Maybe a lot of you readers know the details behind these traditions but when I did a little research and a straw poll of relatives and acquaintances about the history of Easter eggs and the Easter Bunny many of them didn’t know either so I did what every other curious person would do and I Googled it. And here’s what I found out.
The practice of colouring eggshell is ancient, predating Christian traditions. Ostrich eggs with engraved decoration that are 60,000 years old have been found in Africa. The Christian custom of the Easter egg can be traced as far back as the early Christians of Mesopotamia, who stained eggs red in memory of the blood of Christ, shed at his crucifixion. The Christian Church officially adopted the custom, regarding the eggs as a symbol of the resurrection.
            The Easter egg tradition was also influenced by the fact that eggs were originally forbidden during Lent and since chickens wouldn’t stop producing eggs during this time hard boiling the eggs was used as a way of preserving them, then, with the coming of Easter, the eating of eggs resumes and the boiled eggs were consumed. Many Christians adopted the practice of dying and painting the eggs. Although the tradition is to use dyed or painted chicken eggs, a modern custom emerged substituting them with chocolate eggs or plastic eggs filled with candy.
            The hare was a popular motif in medieval church art. In ancient times, it was widely believed that the hare was a hermaphrodite and the idea that a hare could reproduce without loss of virginity led to an association with the Virgin Mary, with hares sometimes occurring in illuminated manuscripts and paintings of the Virgin Mary and the Christ Child.
The Easter Bunny is a folkloric figure depicted as a hare bringing Easter eggs. The “Easter Hare” originated with German Lutherans. The custom of an Easter hare bringing Easter eggs for children was first recorded in writing in 1682. According to legend, only good children received gifts of coloured eggs in the nests that they made in their caps and bonnets before Easter.
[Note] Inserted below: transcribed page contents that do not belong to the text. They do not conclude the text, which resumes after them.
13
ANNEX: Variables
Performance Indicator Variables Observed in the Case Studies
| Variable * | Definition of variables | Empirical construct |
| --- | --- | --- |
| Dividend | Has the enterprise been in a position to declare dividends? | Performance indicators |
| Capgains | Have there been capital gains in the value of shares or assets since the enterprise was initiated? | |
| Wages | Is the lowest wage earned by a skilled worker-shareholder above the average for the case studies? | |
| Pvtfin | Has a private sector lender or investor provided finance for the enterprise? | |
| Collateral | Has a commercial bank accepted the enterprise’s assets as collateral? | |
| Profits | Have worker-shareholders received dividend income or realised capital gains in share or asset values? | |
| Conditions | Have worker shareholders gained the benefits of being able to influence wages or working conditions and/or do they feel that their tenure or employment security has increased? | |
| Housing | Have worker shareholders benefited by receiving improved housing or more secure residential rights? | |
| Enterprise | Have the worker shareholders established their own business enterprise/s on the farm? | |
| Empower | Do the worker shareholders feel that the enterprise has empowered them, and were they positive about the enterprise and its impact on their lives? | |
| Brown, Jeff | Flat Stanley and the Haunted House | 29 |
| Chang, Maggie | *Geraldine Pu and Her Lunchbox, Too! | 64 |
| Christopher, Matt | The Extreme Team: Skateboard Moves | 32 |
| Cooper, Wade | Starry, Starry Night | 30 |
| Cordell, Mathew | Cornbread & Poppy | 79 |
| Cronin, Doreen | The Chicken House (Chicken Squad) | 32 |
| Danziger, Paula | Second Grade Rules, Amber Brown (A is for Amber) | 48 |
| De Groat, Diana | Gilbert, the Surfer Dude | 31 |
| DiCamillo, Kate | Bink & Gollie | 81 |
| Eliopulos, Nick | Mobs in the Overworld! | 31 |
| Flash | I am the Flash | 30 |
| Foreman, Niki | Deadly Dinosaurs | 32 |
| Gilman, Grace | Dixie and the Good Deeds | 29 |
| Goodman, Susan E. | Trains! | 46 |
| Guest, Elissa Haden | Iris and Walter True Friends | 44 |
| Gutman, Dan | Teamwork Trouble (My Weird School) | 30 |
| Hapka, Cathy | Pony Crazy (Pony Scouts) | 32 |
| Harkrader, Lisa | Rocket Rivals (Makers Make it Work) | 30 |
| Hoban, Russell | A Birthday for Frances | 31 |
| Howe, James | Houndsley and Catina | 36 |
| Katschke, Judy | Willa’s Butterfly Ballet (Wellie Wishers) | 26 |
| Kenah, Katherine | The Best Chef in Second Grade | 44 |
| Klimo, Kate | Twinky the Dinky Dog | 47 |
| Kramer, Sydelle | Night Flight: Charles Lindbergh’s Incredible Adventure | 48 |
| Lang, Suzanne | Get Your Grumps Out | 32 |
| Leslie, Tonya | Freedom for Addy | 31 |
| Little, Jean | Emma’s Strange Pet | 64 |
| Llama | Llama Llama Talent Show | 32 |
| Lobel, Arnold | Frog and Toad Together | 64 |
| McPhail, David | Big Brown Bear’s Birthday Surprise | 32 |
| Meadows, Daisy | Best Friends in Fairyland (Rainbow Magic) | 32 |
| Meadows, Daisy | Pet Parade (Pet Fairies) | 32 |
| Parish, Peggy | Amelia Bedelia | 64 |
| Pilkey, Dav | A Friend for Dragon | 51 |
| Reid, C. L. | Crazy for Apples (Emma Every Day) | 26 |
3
The egg was also a symbol of rebirth in pre-Christian celebrations of spring. As a Christian Easter symbol the egg is likened to the tomb from which Christ arose. Protestant Christian Reformer Marin Luther is credited with starting the tradition of the Easter Egg Hunt where the men hid the eggs for the women and children went along. Christian Scholar Mary Jane Pierce Norton states that, “there’s something about going to hunt the eggs just as we might go to hunt for Jesus in the tomb. When we find them it’s that joy that the women had when they reached the tomb first and found Jesus was no longer there.”
I hope I may have satisfied your curiosity as well as mine. Enjoy your Easter weekend celebrating the resurrection of Jesus Christ while honouring its many long-practiced traditions.

“Easter is meant to be a symbol of hope, renewal, and new life.”-Janine di Giovanni.